We opt to finish the ride in to Khe Sanh that afternoon and make a move down the road after finishing our crisps. The road continues to drop away in to the valley floor and the soil colour changes dramatically to a very deep red. As we drop in to the main junction at Khe Sanh, we’re relieved to see its a slightly larger town. We do a quick length of the town to check out what hotels there are, then settle on a guest house close to the centre. The owners are very friendly and proud to show us their new rooms, whilst a friend of theirs who teaches English in the local high school chats away to us. The room itself was large, clean, with air con, satellite TV and two double beds, all for $250,000VND. We check in and unload our bikes, parking them in the downstairs room of the guest house.

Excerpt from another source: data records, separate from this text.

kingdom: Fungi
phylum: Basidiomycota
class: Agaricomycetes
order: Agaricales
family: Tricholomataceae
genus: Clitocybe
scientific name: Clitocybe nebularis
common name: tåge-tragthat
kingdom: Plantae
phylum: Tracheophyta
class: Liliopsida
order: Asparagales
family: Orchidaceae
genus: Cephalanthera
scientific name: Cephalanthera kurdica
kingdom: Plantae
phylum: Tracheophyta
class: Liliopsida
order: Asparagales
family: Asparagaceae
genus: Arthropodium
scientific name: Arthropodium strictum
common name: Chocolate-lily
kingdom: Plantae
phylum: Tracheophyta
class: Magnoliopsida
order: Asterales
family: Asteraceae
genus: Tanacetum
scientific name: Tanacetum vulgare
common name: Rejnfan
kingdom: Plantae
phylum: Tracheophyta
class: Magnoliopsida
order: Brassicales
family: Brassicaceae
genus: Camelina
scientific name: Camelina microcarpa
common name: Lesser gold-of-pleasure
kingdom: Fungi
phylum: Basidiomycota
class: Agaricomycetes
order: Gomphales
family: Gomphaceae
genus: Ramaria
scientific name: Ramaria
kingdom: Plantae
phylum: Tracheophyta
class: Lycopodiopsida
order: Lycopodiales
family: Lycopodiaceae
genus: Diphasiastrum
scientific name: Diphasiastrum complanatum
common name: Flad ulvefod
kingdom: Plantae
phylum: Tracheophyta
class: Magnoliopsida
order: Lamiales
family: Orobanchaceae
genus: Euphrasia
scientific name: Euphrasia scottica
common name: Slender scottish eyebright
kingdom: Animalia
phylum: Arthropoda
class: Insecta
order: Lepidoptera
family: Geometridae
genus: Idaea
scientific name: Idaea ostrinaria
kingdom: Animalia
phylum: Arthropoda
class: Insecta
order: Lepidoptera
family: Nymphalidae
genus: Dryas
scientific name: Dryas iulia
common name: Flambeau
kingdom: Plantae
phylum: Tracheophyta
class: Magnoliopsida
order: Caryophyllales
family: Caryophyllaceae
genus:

A quick shower up and a walk to the local shop for some supplies for the night. Food places had all pretty much closed up, so it was a night of snacks in hotel room watching TV.
All in all, a great days ride. Some of the most amazing scenery up near the Laos border. The first 180km we saw only 10 other vehicles on the road, no petrol (although a new station being built), next to no food or drink, the total distance we covered was 250km. So for anyone following this route, make sure your bike is mechanically sound, fuelled up, and have plenty of water and food on board.